INPUT FOR THIS TASK |
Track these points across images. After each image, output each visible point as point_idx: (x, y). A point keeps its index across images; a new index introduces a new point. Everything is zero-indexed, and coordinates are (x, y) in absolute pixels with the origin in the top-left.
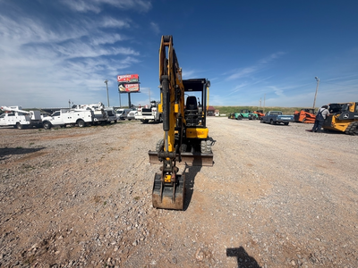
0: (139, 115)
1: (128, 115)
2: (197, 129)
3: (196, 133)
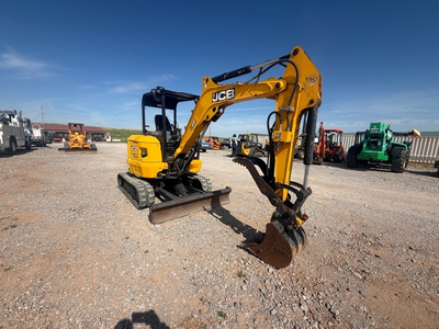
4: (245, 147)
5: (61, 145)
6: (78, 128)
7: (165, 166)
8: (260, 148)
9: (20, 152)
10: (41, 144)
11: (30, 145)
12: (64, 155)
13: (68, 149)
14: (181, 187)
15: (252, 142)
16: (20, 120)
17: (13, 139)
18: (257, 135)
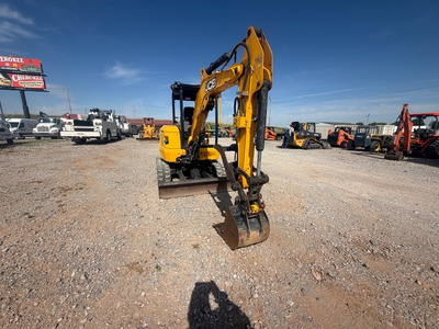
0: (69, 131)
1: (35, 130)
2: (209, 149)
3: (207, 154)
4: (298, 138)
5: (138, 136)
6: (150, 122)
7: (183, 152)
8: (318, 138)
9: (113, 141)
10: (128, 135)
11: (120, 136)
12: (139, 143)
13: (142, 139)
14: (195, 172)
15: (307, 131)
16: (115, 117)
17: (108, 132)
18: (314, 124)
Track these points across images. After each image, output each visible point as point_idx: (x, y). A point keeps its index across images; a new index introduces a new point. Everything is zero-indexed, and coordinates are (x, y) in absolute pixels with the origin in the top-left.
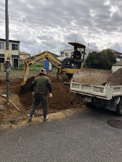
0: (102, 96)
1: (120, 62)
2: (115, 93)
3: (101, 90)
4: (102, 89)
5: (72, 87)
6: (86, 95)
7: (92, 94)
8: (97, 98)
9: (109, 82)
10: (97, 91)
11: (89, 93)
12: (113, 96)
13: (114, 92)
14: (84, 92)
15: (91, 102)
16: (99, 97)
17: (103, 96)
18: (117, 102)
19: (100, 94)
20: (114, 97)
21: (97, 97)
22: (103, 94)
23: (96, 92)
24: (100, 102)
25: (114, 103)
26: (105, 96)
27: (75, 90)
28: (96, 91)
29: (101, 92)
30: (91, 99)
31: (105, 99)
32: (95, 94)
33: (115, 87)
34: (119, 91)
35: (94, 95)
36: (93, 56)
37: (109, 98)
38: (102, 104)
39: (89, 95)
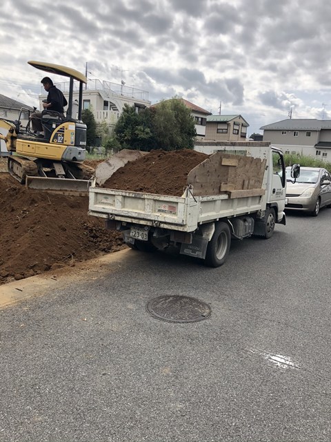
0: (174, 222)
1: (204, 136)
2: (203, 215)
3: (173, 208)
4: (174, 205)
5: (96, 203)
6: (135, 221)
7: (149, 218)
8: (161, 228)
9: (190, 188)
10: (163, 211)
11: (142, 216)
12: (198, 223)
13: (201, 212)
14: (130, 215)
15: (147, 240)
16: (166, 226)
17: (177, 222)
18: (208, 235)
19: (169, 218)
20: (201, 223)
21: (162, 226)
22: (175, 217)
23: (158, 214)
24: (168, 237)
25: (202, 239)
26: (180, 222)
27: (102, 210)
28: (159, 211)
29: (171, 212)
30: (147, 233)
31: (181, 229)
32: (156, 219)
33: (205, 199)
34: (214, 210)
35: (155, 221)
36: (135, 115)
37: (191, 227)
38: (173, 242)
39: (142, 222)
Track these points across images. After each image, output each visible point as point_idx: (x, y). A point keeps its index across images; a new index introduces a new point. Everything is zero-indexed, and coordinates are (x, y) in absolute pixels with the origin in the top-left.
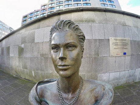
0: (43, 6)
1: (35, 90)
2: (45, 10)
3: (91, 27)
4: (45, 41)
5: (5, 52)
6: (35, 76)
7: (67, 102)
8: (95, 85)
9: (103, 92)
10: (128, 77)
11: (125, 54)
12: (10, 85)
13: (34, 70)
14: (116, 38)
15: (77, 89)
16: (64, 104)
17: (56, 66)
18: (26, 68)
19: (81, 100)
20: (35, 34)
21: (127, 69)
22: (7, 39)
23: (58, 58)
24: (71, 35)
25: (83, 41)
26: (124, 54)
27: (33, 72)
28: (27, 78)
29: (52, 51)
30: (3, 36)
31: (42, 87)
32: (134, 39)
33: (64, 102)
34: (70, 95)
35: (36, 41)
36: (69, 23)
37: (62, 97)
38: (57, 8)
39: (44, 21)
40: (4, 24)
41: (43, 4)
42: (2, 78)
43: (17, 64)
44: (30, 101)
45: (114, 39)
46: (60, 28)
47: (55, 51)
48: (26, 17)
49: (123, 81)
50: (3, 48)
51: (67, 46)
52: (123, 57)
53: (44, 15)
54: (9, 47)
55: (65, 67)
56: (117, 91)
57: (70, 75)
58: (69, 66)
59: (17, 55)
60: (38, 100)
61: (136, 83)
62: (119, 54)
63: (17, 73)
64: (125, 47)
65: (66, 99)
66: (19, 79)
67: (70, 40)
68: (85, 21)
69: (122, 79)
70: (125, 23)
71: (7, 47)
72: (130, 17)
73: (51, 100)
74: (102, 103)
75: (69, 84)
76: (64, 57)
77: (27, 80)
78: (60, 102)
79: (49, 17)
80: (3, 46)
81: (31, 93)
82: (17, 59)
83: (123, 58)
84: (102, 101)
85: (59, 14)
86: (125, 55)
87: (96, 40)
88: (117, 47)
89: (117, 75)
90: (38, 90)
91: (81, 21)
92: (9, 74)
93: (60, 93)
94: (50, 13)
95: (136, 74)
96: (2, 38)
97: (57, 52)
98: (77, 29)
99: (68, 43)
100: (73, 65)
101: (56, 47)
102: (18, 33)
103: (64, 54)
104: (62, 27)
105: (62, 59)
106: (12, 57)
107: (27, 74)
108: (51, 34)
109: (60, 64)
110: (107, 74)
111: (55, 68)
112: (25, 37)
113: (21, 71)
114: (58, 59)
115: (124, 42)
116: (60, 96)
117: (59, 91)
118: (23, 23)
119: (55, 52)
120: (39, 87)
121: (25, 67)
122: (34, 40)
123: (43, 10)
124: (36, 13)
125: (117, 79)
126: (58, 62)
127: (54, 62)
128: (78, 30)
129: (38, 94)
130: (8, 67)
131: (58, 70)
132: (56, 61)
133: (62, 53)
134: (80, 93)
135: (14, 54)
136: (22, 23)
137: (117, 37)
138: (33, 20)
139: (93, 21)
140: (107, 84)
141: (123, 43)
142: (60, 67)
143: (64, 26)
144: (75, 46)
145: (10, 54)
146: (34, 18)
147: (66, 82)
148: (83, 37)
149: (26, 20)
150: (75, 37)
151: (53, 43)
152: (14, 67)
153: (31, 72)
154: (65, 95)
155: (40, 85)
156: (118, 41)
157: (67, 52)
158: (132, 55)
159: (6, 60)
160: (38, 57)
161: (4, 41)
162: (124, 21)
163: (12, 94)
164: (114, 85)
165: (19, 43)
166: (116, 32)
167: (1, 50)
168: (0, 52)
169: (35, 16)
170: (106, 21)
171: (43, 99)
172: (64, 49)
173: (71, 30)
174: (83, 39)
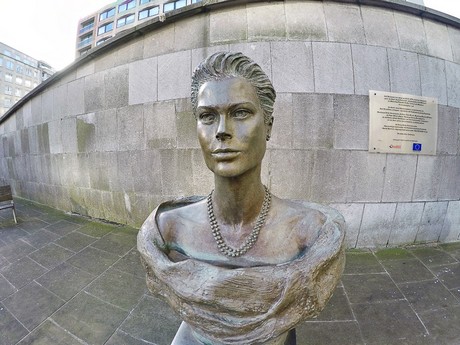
...
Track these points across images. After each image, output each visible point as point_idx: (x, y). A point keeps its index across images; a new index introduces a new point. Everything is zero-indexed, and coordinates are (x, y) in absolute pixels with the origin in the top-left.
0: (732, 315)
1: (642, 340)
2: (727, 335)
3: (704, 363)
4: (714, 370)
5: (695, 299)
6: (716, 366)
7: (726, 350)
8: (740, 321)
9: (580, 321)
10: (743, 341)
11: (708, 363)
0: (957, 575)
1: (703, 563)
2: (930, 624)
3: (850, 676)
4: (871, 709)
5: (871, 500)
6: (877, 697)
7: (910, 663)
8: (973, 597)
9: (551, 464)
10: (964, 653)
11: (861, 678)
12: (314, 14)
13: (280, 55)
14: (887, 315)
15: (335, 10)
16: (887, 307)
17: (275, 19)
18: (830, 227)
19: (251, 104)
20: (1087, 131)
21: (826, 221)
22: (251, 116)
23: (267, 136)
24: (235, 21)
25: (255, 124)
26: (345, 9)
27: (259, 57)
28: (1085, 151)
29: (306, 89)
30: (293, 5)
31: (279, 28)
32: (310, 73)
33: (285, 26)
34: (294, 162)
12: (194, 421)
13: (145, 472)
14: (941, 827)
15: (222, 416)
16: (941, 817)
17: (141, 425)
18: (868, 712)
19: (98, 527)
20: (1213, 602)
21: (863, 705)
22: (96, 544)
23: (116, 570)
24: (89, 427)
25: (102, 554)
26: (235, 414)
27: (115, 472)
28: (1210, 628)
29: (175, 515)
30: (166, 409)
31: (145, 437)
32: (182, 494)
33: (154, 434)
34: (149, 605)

INSTRUCTIONS FOR THE TASK |
Turn the lines above, from the line with "12: (314, 14)" to the line with "34: (149, 605)", both included, into a numbered list, and leave out any blank lines.

YOUR RESPONSE |
1. 12: (314, 14)
2. 13: (280, 55)
3. 14: (887, 315)
4. 15: (335, 10)
5. 16: (887, 307)
6. 17: (275, 19)
7. 18: (830, 227)
8. 19: (251, 104)
9. 20: (1087, 131)
10. 21: (826, 221)
11. 22: (251, 116)
12. 23: (267, 136)
13. 24: (235, 21)
14. 25: (255, 124)
15. 26: (345, 9)
16. 27: (259, 57)
17. 28: (1085, 151)
18. 29: (306, 89)
19. 30: (293, 5)
20. 31: (279, 28)
21. 32: (310, 73)
22. 33: (285, 26)
23. 34: (294, 162)
24. 12: (194, 421)
25. 13: (145, 472)
26. 14: (941, 827)
27. 15: (222, 416)
28. 16: (941, 817)
29. 17: (141, 425)
30. 18: (868, 712)
31. 19: (98, 527)
32. 20: (1213, 602)
33. 21: (863, 705)
34. 22: (96, 544)
35. 23: (116, 570)
36. 24: (89, 427)
37. 25: (102, 554)
38. 26: (235, 414)
39. 27: (115, 472)
40. 28: (1210, 628)
41. 29: (175, 515)
42. 30: (166, 409)
43. 31: (145, 437)
44. 32: (182, 494)
45. 33: (154, 434)
46. 34: (149, 605)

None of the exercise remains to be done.